The carriage’s progress was slow going up the bridge’s incline because of the unsure footing for the horses, but they labored, sturdy and strong. Across the bridge they trotted now, another lone carriage passing them in the other direction.

Rose looked up and saw James watching her again. He smiled, and she warmed to his look.

The carriage sped down the other side of the arched bridge, and Vincent called to the horses, reining them in, for the ice was treacherous on the downside incline.

Without warning a horse screamed and the carriage lurched. One of the horses had fallen on the slick cobbles! James threw open the door just as the back end of the coach began to swing, making a wide, sliding arc across the breadth of the bridge. Vincent was shouting, panic in his voice. The carriage slammed against the stout railing at the bridge’s edge with an ominous cracking.

Inside the carriage, unable to see what was happening, the children were shrieking, and Glory fell to the floor. James, holding precariously to the door saw what was now inevitable—the railing was shattered, near to letting go, and the carriage was suspended over the torrent, only moments from disaster. Vincent stood in the box futilely whipping the team, but the horse still standing had no traction, and the far one was splayed on the ice, thrashing in panic.

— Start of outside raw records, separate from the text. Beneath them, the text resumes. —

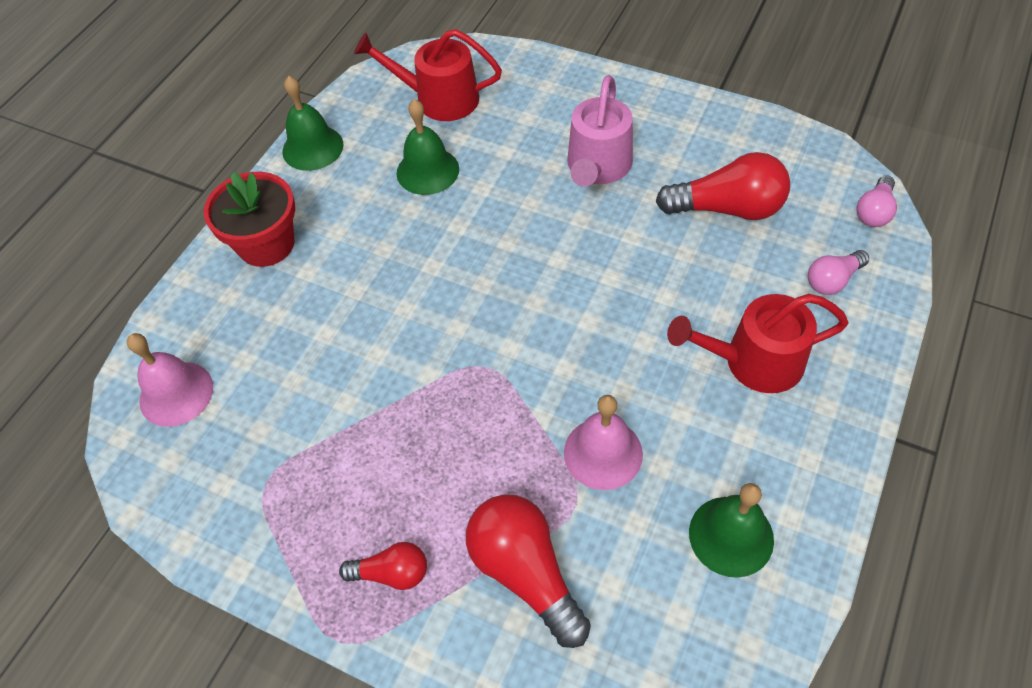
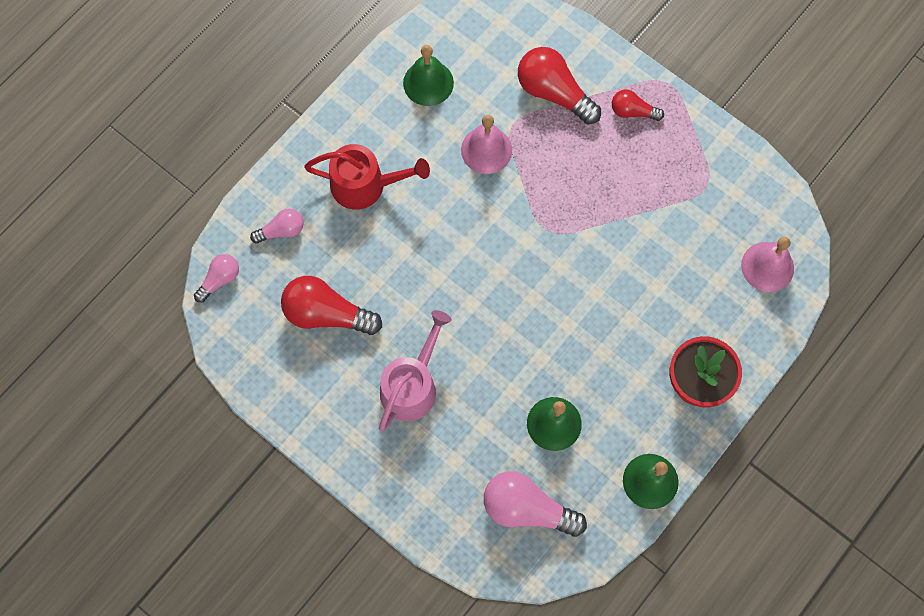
camera: 170 degrees left, 15 degrees up
(439, 99) = (527, 509): red watering can -> pink light bulb
(525, 572) = (554, 93): red light bulb -> red light bulb turned 150 degrees clockwise

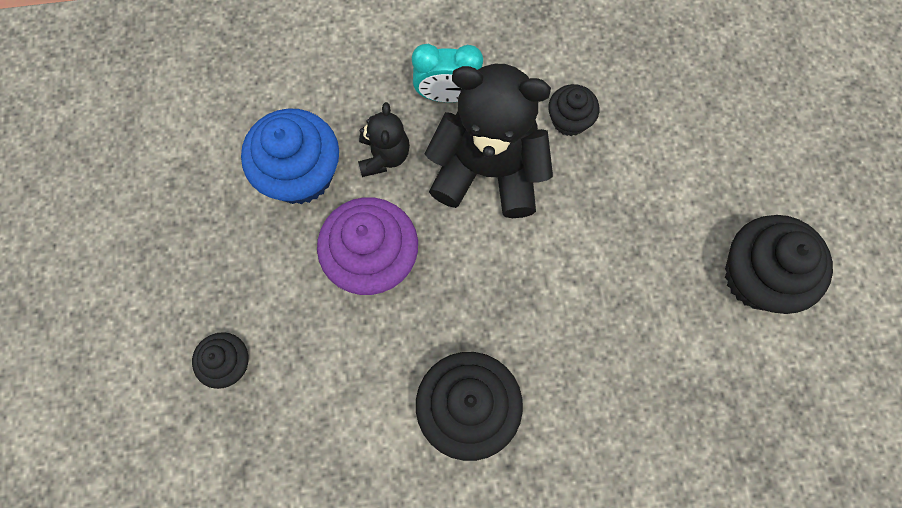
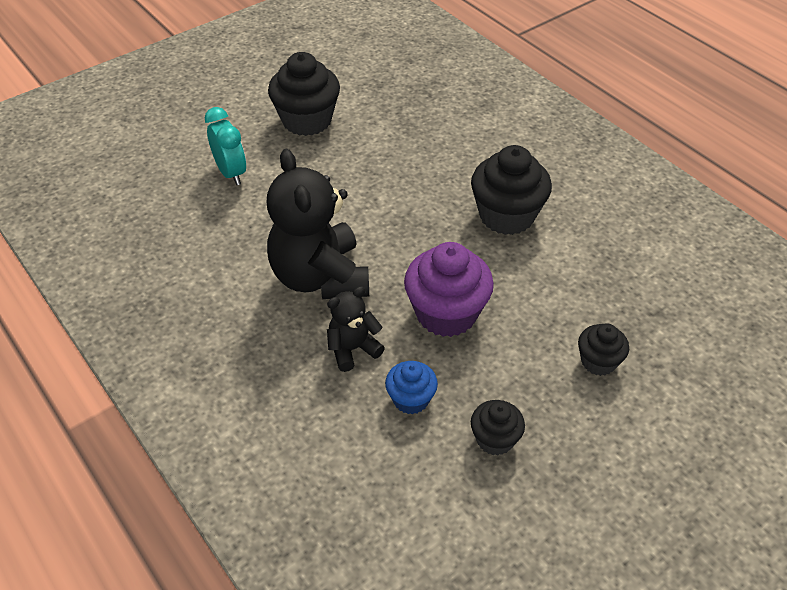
camera: 120 degrees left, 25 degrees down
(300, 174) = (411, 399): blue cupcake -> blue cupcake, size x0.55
(447, 95) = (267, 332): turquoise clock -> turquoise clock (231, 173)
(569, 120) = (245, 248): black cupcake -> black cupcake (495, 439)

Clara grasped at her daddy’s legs, and James stumbled over Glory on the floor. Hoarse with fear, he jerked Rose to her feet and to the doorway. “Jump!” he begged. They were hanging so deceptively near the levy.

Rose was frozen in terror, unable to look away from the pain and hopelessness on his face. James wrenched himself free from Clara’s grasp and, with one extraordinary effort, bodily vaulted Rose from the coach.

Then she was falling . . . Later she would never be sure if what she remembered was what she actually saw or if the horrible sounds she heard printed their own pictures forever in her mind.

The railing gave way. The carriage slid over the bridge’s edge, pulling with it the screaming team. Rose landed on the ice-strewn rocks of the levee at the water’s edge. She heard something inside herself snap and felt the painful stabs of icy water soaking her through as the current sucked and pulled.
Then she heard and felt nothing at all.